Consecutive indoor scene images:
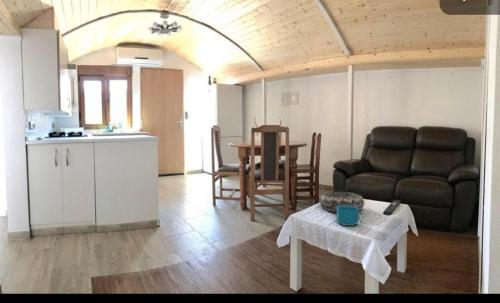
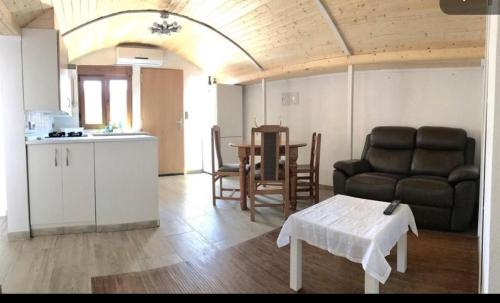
- decorative bowl [319,191,365,213]
- cup [336,206,364,227]
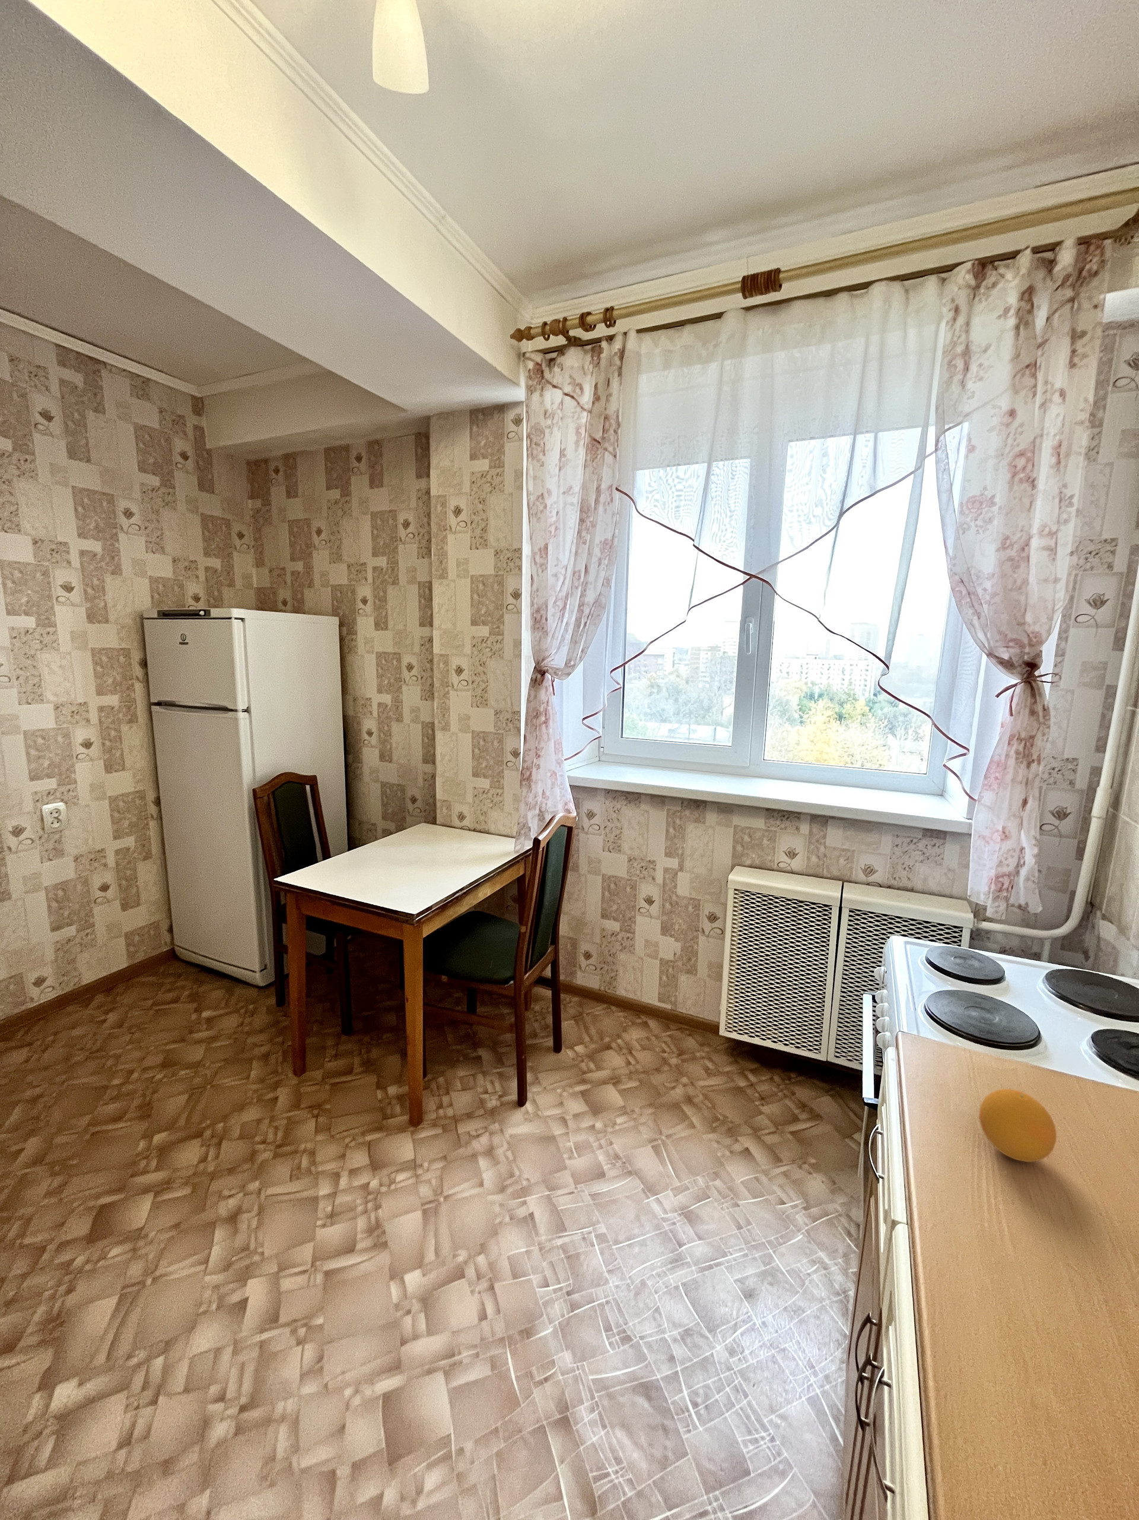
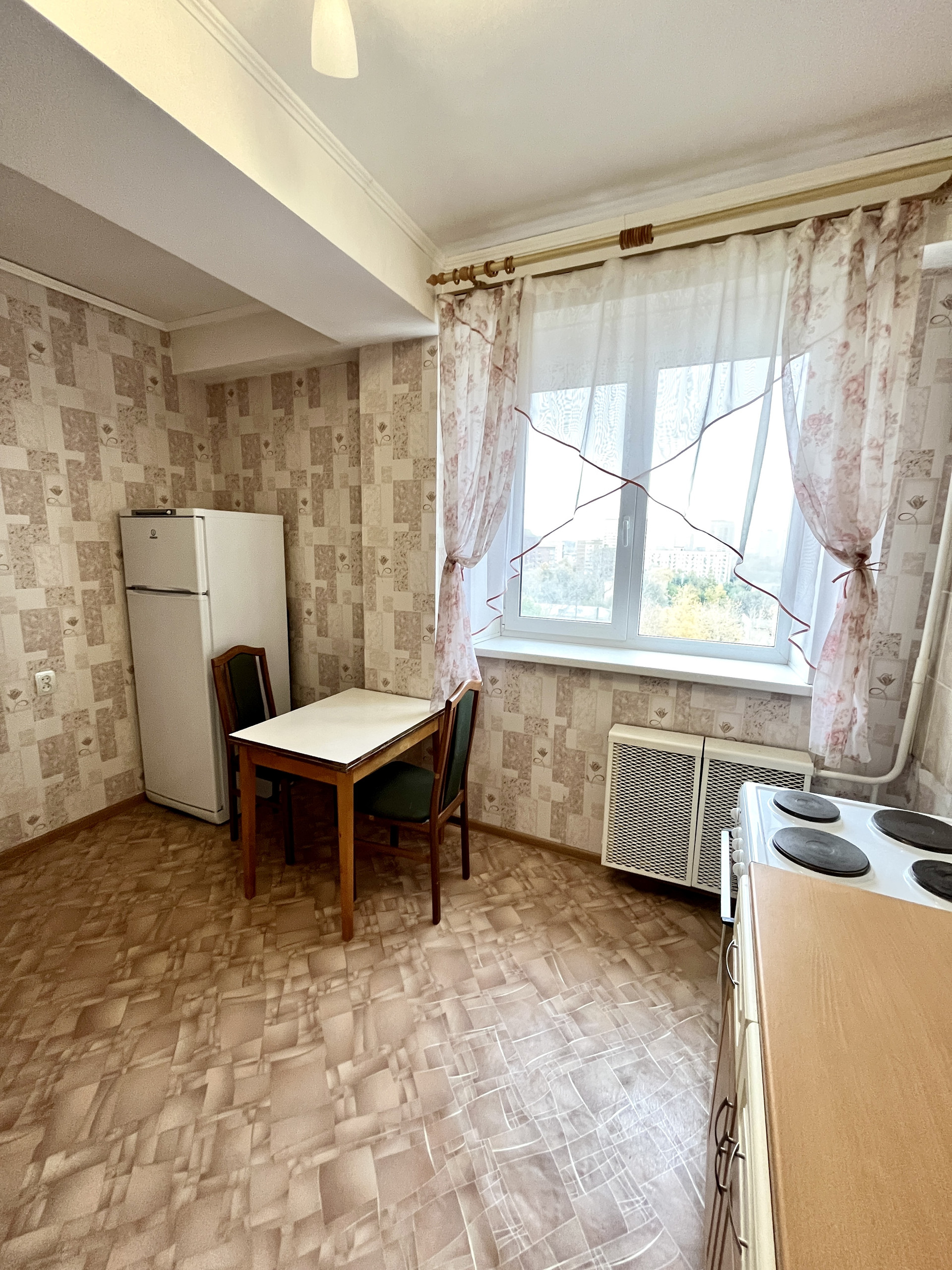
- fruit [979,1088,1058,1162]
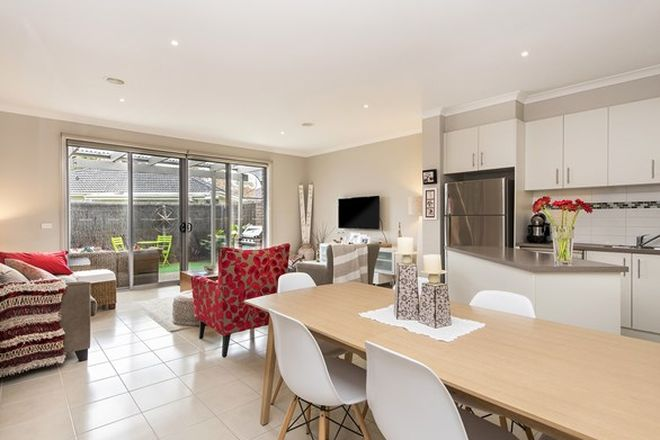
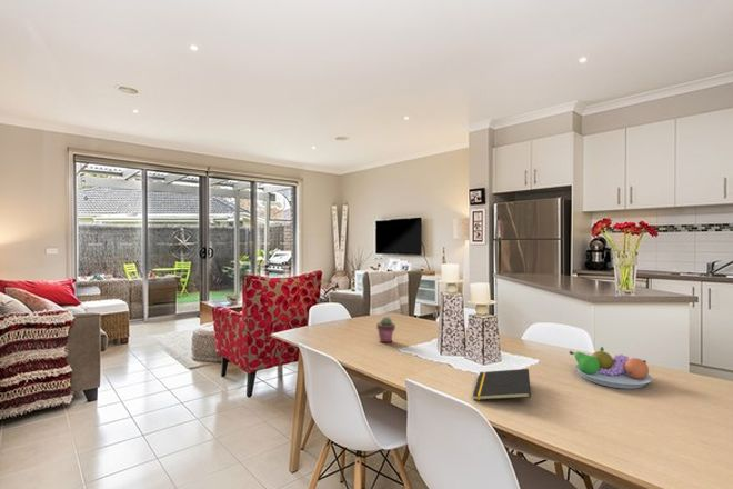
+ notepad [472,368,532,401]
+ fruit bowl [569,346,654,390]
+ potted succulent [375,316,396,343]
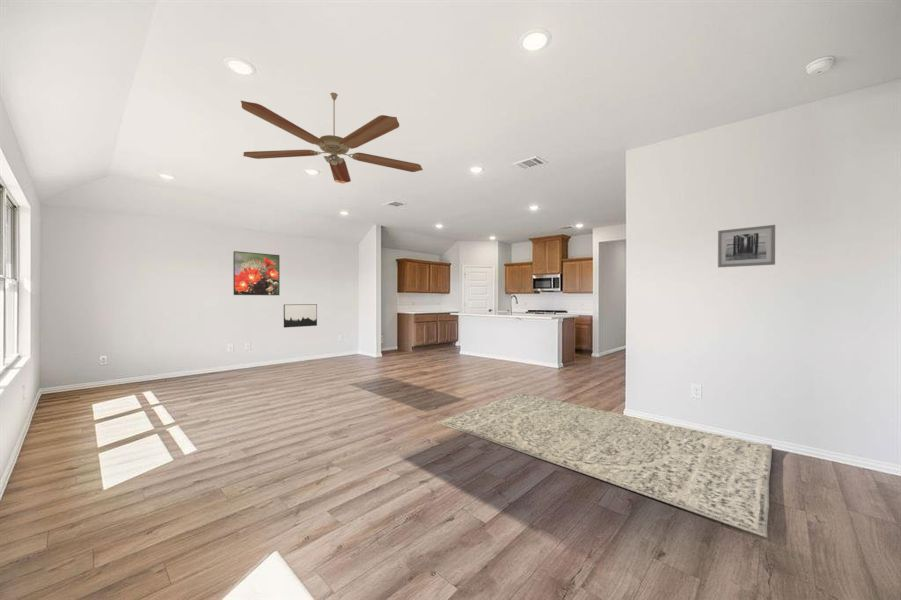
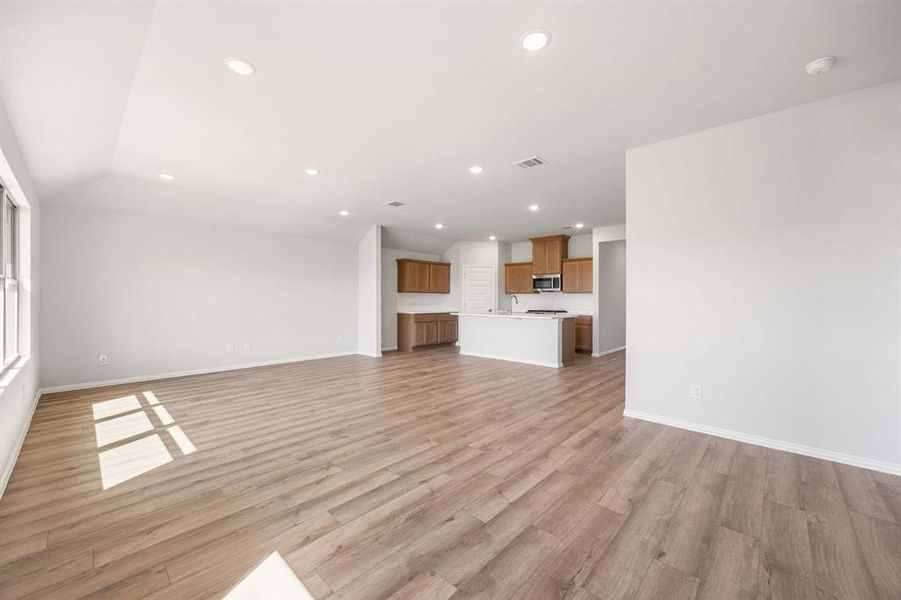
- ceiling fan [240,92,424,185]
- rug [435,392,773,539]
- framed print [232,250,281,296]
- wall art [283,303,318,329]
- wall art [717,224,776,268]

Activity: Check each line above for the string "wall" and return those that contain it.

Solution below:
- wall art [283,303,318,329]
- wall art [717,224,776,268]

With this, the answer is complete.